## TEXT BLOCK
********************

During Operation Branding Iron, camera crews from the National Geographic Channel were imbedded with 2/5, documenting the battalion's actions during that operation, which they conducted while other USMC units were in the process of withdrawing from the theater of operations. The film, entitled Battleground Afghanistan, is a 5 episode documentary that chronicled the role of Golf company, 2nd battalion, 5th Marines. The five episodes chronicle the company's actions preparing for and conducting Operation Branding Iron, the subsequent events, daily life in camp, their preparations to go home at the end of their deployment, and finally their return to the US. The documentary includes one-on-one on camera interviews with Golf company's commander, Capt. Ben Middendorf, as well as numerous other Marines in Golf company. (Capt. Middendorf was awarded that year's, 2012, prestigious LtCol William G. Leftwich, Jr. Trophy for Outstanding Leadership for his actions while deployed with Golf Co., 2d Battalion, Fifth Marine Regiment, in the Helmand province of Afghanistan. This award if given to the “best captain” in the Marine Corps to have participated in infantry combat. ) During their 17-day operation shown in the documentary, and during their last short mission right at the end of the documentary before they prepare to head home, Golf company did not lose a single Marine. As of 2014, the entire documentary is available for streaming on Netflix.

==Medal of Honor recipients==

===World War II===
- Robert E. Bush and William D. Halyburton, Jr., both Corpsmen, were awarded the Medal of Honor as a result of their heroic actions while assigned to 2/5.

===Korean War===
- Private First Class Robert E. Simanek, while serving with Company F, 2/5, was awarded the Medal of Honor for his act of valor on August 17, 1952, in which he threw himself on a grenade to save the lives of fellow Marines. PFC Simanek survived and received the Medal of Honor from President Dwight D. Eisenhower.
- Duane E. Dewey

===Vietnam War===
- Captain James A. Graham, a member of Company F, 2/5, was killed in action in Vietnam during Operation Union II. For his heroic actions on June 2, 1967, he was awarded the Medal of Honor.
- On July 4, 1967, PFC Melvin E. Newlin single-handedly broke up and disorganized an entire enemy assault force. In the course of his actions, he was mortally wounded. He was posthumously awarded the Medal of Honor for his actions.

********************

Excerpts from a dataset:
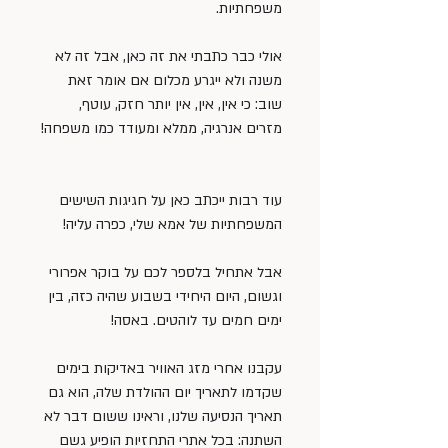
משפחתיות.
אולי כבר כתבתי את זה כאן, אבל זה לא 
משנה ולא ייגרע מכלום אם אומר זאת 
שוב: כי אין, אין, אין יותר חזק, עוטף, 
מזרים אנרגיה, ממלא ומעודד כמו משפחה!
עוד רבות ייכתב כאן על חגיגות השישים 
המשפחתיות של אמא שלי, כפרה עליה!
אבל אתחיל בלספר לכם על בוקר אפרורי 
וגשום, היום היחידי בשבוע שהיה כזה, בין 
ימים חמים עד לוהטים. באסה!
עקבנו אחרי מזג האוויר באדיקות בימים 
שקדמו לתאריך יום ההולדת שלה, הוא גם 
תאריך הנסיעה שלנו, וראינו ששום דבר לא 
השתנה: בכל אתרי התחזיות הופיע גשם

********************

## TRY IT
Continue the text on the 2nd Battalion, 5th Marines from the point where it stops. These rows were drawn from a separate source.

## EXERCISE RESULT
- Staff Sergeant Allan J. Kellogg, platoon sergeant for Company G, 2/5, was awarded the Medal of Honor for his actions on March 11, 1970, in Quang Nam province, Republic of Vietnam.

==Notable former members==
- Ernie Cheatham, battalion commander during the Battle of Huế in the Vietnam War
- George R. Christmas, company commander during the Battle of Huế in the Vietnam War
- Major Lloyd W. Williams. A famous saying is attributed to Williams, who was serving as a company commander in the 5th Marines during the Battle of Belleau Wood. When advised to withdraw by a French officer at the defensive line just north of the village of Lucy-le-Bocage on June 1, 1918, he is said to have replied: "Retreat? Hell, we just got here!" Captain Williams would not survive the ensuing battle, and was posthumously promoted to major and recommended for the Distinguished Service Cross.
- Brigadier general Gordon D. Gayle, commanded the battalion on New Britain and Peleliu.
- Former Chairman of the Joint Chiefs of Staff, General Peter Pace was commander of 2nd Plt, G Co, 2/5 during the Vietnam War.
- Brigadier general Lester A. Dessez, commanded 18th Company in 1922.
- Willard Keith, G Company during World War II
- Sergeant Reckless, Korean Warhorse

==In popular culture==
- Marines from 2/5 were used as extras for the amphibious landing during the Battle of Saipan in the movie "Hell to Eternity."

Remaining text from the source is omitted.